• _Exercise details_
Return the listing below word for word, leaving out the pictures.

• _Supplied information_
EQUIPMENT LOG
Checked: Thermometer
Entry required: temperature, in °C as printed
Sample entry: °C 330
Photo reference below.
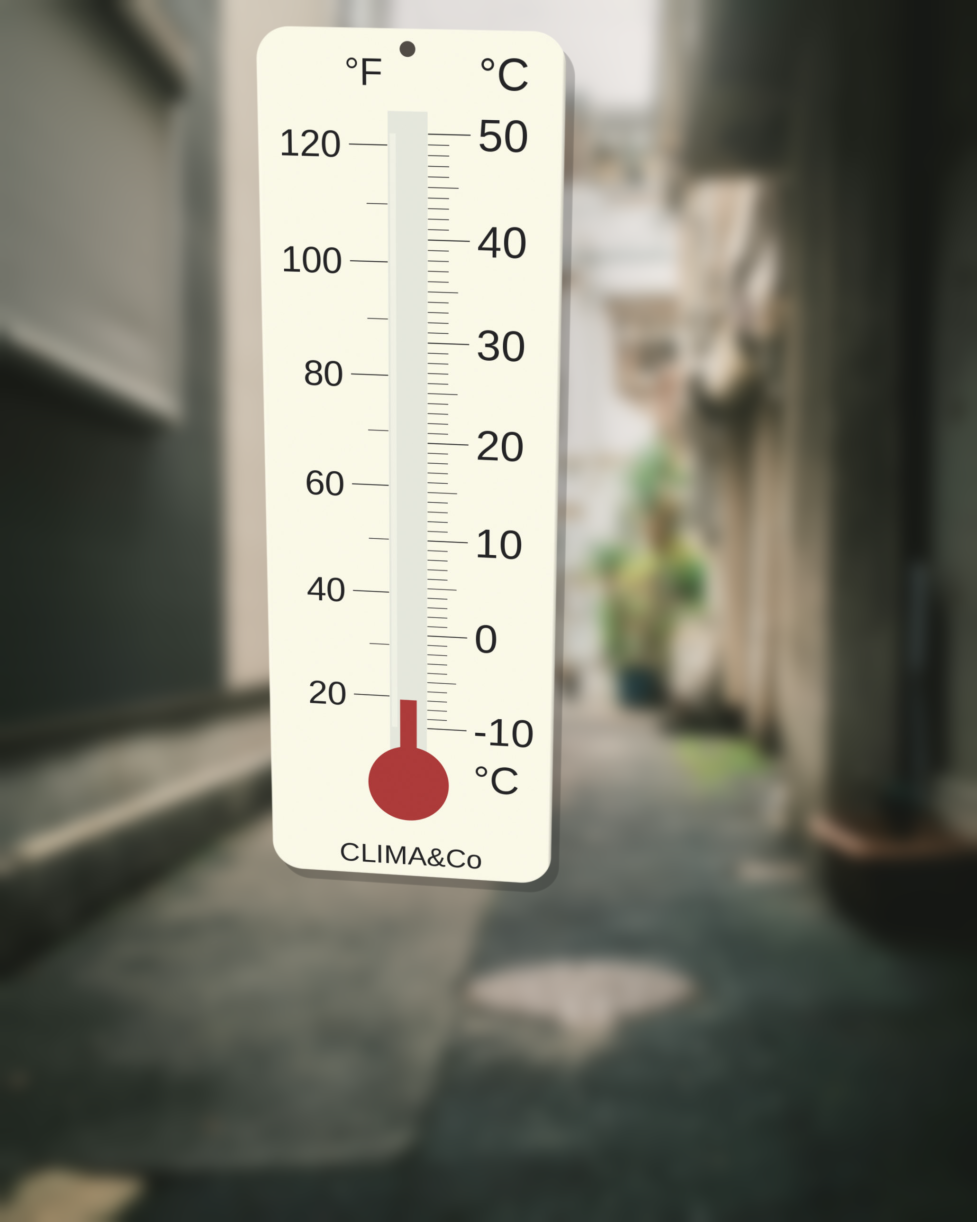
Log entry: °C -7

• _Written reply_
EQUIPMENT LOG
Checked: Thermometer
Entry required: temperature, in °C as printed
Sample entry: °C 330
Photo reference below.
Log entry: °C -7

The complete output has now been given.